ANON Hawkeye Goggles - Best Snowboard Gear :dunno:





:dizzy:


----------



## Jibbity

The Giros are pretty nice, great FOV, I like the looks better than the I/O as they are lower profile. They are too tall for me to wear the helmet low, sadly. 

If you are S/M I think the Marshalls are the winner for sure, especially as the price is more reasonable. The Giros would be huge on you. If you go with the Marshalls, make sure you pull the ends of the strap and remove the black plastic clips inside the goggle frames. They appear to be unnecessary and force the folded strap ends into your peripheral vision. 

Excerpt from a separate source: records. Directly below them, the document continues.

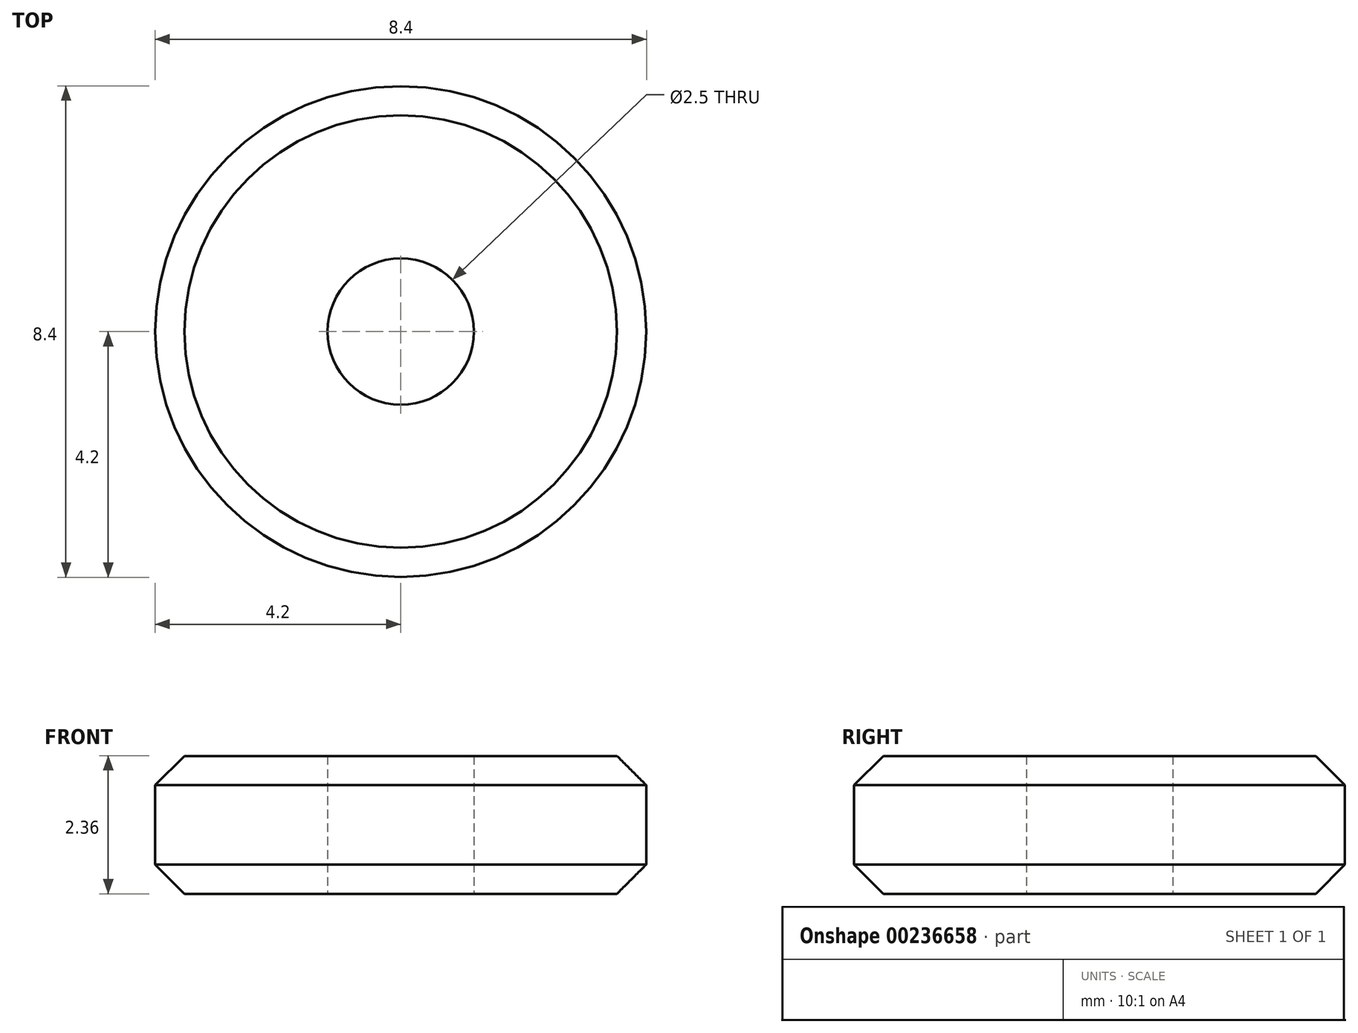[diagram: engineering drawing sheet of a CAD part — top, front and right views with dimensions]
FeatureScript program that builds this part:
annotation { "Feature Type Name" : "Feature", "Feature Type Description" : "" }
export const myFeature = defineFeature(function(context is Context, id is Id, definition is map)
    precondition{}
    {
        {
            assignVariable(context, id + "F0", {"name" : "scale", "anyValue" : 1 / 87});
        }
        {
            var Q0;
            Q0=qCreatedBy(makeId("Top.planeOp"),FACE);
            var sketch = newSketch(context, id + "F1", { "sketchPlane" : qUnion([Q0])});
            skCircle(sketch, "E0", {"center": v(0, 0) * mm, "radius": 4.2 * mm});
            skCircle(sketch, "E1", {"center": v(0, 0) * mm, "radius": 1.25 * mm});
            skSolve(sketch);
        }
        {
            var Q0;
            Q0=qSketchRegion(id+"F1",true);
            extrude(context, id + "F2", {"entities" : qUnion([Q0]), "depth" : 205 * getVariable(context, 'scale') * mm});
        }
        {
            var Q0;
            Q0=makeQuery(id+"F2.opExtrude","CAP_EDGE",EDGE,{"disambiguationData":[OSD([sQuery(id+"F1.wireOp",EDGE,"E0")])],"isStart":false});
            var Q1;
            Q1=makeQuery(id+"F2.opExtrude","CAP_EDGE",EDGE,{"disambiguationData":[OSD([sQuery(id+"F1.wireOp",EDGE,"E0")])],"isStart":true});
            chamfer(context, id + "F3", {"entities" : qUnion([Q0, Q1]), "width" : .5 * mm, "tangentPropagation" : true});
        }
    });
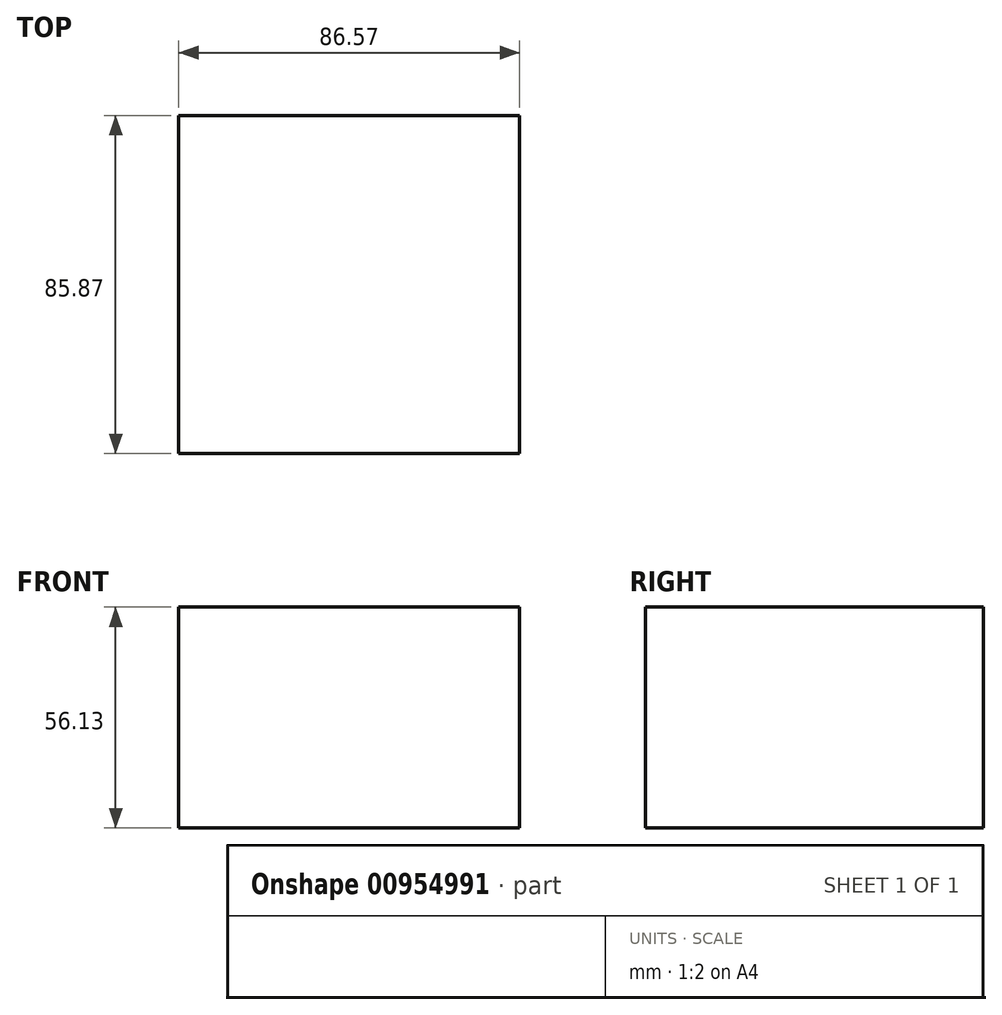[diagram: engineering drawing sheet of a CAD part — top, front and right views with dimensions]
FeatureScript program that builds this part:
annotation { "Feature Type Name" : "Feature", "Feature Type Description" : "" }
export const myFeature = defineFeature(function(context is Context, id is Id, definition is map)
    precondition{}
    {
        {
            var Q0;
            Q0=qCreatedBy(makeId("Top.planeOp"),FACE);
            var sketch = newSketch(context, id + "F0", { "sketchPlane" : qUnion([Q0])});
            skLineSegment(sketch, "E0.bottom", {"start": v(-54.45, 49.04) * mm, "end": v(32.12, 49.04) * mm});
            skLineSegment(sketch, "E0.top", {"start": v(-54.45, -36.83) * mm, "end": v(32.12, -36.83) * mm});
            skLineSegment(sketch, "E0.left", {"start": v(-54.45, 49.04) * mm, "end": v(-54.45, -36.83) * mm});
            skLineSegment(sketch, "E0.right", {"start": v(32.12, 49.04) * mm, "end": v(32.12, -36.83) * mm});
            skSolve(sketch);
        }
        {
            var Q0;
            Q0=makeQuery(id+"F0.imprint","IMPRINT",FACE,{"disambiguationData":[TD([[makeQuery(id+"F0.imprint","IMPRINT",EDGE,{"derivedFrom":sQuery(id+"F0.wireOp",EDGE,"E0.bottom")}),-1.0]])]});
            extrude(context, id + "F1", {"entities" : qUnion([Q0]), "depth" : 56.13 * mm, "offsetDistance" : 25.4 * mm});
        }
    });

Thanks for the suggestion, no one locally deals Anon, and I am sick of ordering things to return. I'm picking up I/O from my local shop today.

Hopefully in the next couple of years companies will put out some goggles that are extra wide, Providing good peripheral, without being so tall that they interfere with helmet fit.


----------



## Cindi

Cool! .


----------



## BottleOfSause

Ok so just ordered the marshall goggles so i will post up a pic when they arrive. Fingers crossed :thumbsup:


----------



## Jibbity

For the sake of completeness, the Smith I/O:


----------



## BottleOfSause

Now thats what im talking about..:eusa_clap:


----------